As many folks are finding it more difficult to make ends meet, today I thought we would take a look at what kind of house rules you should set if you were to take in a lodger. Before you set out on looking for a lodger, remember that there aren’t any statutory rules governing lodgers, so it’s up to you to make your own rules in the form of a contract between you and your lodger. Legally, a lodger has a “license to occupy”, not a full tenancy, which makes it a lot easier to remove them should the need arise.
Some Quick Facts & House Rules For Lodgers
- Taking in Lodgers can be a great way to earn some extra income with that added benefit of being tax efficient.
- As a first time buyer being a lodger could help you to save and eventually afford to buy a property of your own.
- Most areas have a good demand for lodging rooms.
- As a homeowner a trusted lodger help to keep your property safe you if you are away.
- Lodgers can become good companions for people who live alone or for older people with big houses.
- Screen your lodgers well and make sure you have written agreement which state; some rent in advance,the deposit, amount, what notice is required, how they should pay you, the rent due dates, and your house rules.
- Always collect the rent by standing order to make it easier if rent payments are late.
- Your new tenant wont stay long if there is no flexibility. Sharing a home can cause friction if both parties do not have respect.
Lets Talk Money & Tax
Rent-a-Room scheme allows the homeowner to earn £4250 per year (around£350 per month) tax-free. Colleges (especially for foreign students), universities or large local employers provide high demand for lodging from both students and staff.

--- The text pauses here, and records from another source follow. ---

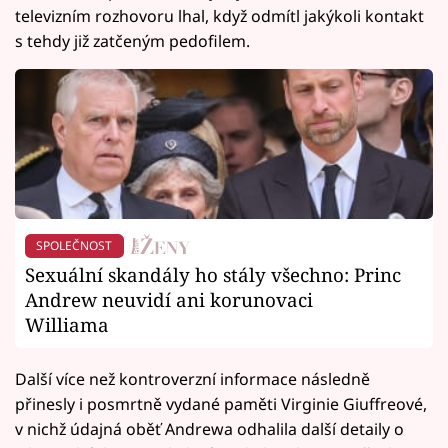
televizním rozhovoru lhal, když odmítl jakýkoli kontakt
s tehdy již zatčeným pedofilem.
SPOLEČNOST
Sexuální skandály ho stály všechno: Princ
Andrew neuvidí ani korunovaci
Williama
Další více než kontroverzní informace následně
přinesly i posmrtně vydané paměti Virginie Giuffreové,
v nichž údajná oběť Andrewa odhalila další detaily o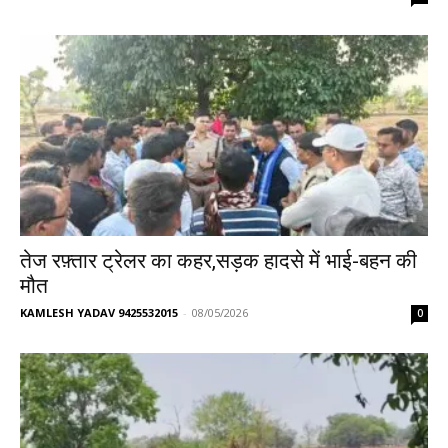
तेज रफ़्तार ट्रेलर का कहर,सड़क हादसे में भाई-बहन की
मौत
KAMLESH YADAV 9425532015
-
08/05/2026
0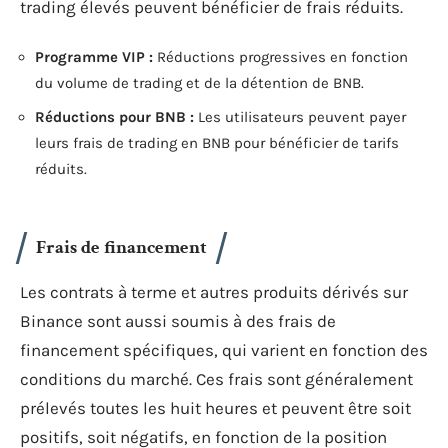
trading élevés peuvent bénéficier de frais réduits.
Programme VIP :
Réductions progressives en fonction
du volume de trading et de la détention de BNB.
Réductions pour BNB :
Les utilisateurs peuvent payer
leurs frais de trading en BNB pour bénéficier de tarifs
réduits.
Frais de financement
Les contrats à terme et autres produits dérivés sur
Binance sont aussi soumis à des frais de
financement spécifiques, qui varient en fonction des
conditions du marché. Ces frais sont généralement
prélevés toutes les huit heures et peuvent être soit
positifs, soit négatifs, en fonction de la position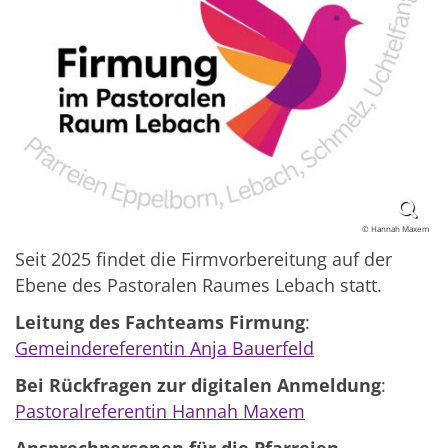
© Hannah Maxem
Seit 2025 findet die Firmvorbereitung auf der
Ebene des Pastoralen Raumes Lebach statt.
Leitung des Fachteams Firmung
:
Gemeindereferentin Anja Bauerfeld
Bei Rückfragen zur digitalen Anmeldung
:
Pastoralreferentin Hannah Maxem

As a landlord you can only have 2 lodgers maximum in a private house. More than this makes the house qualify as before an HMO (House in Multiple Occupation). Then you would require a license and other items to remain legal.
In financially stressed times such as we have now, demand for single accommodation is likely to be a growing trend.
House Rules For Renting A Room
- The letting room must be in your main residence, beware! if you move out at any stage the lodger could legally become a full tenant-and they wouldn’t have a proper contract, meaning it would leave you high and dry if you wanted to evict them.
- A lodger needs to share all facilities with you- not have self contained accommodation. Any agreement should allow you access to enter the lodgers room for cleaning which in turn makes the “exclusive possession” rule compliant.
- The room you let must be fit to live in only, not to run a business from, put this in the agreement too.
- Existing tenants will need landlords permission to take in a lodger because their mortgage will probably forbid it.
- Don’t forget about informing your insurance company, they will want to adjust your cover slightly for a lodger to be taken into account, and check that your insurance policy fully covers you for any liability claims.The lodger should insure their own possessions.
- Don’t forget to contact your mortgage lender in case they have any objections.
- You must not have more than 2 lodgers in a private house, unless you are prepared for the house to become an HMO.
- Take house safety into consideration and get an annual gas safety checks done.
- Any furniture and furnishings you provide for your lodger should meet current safety standards.
- Screen lodgers as you would tenants. Have a formal Lodger Application Form, get references and do similar checks as you would do with a regular tenant etc.
Always carry out credit checks and referencing on prospective lodgers, even if they come recommended. Providing an information pack can help them settle in. Include the house rules, local information, shopping, transport, entertainment etc, plus safety information for emergencies. Show them where the stop taps and isolator switches are, and lastly, give them instructions about how to operate appliances.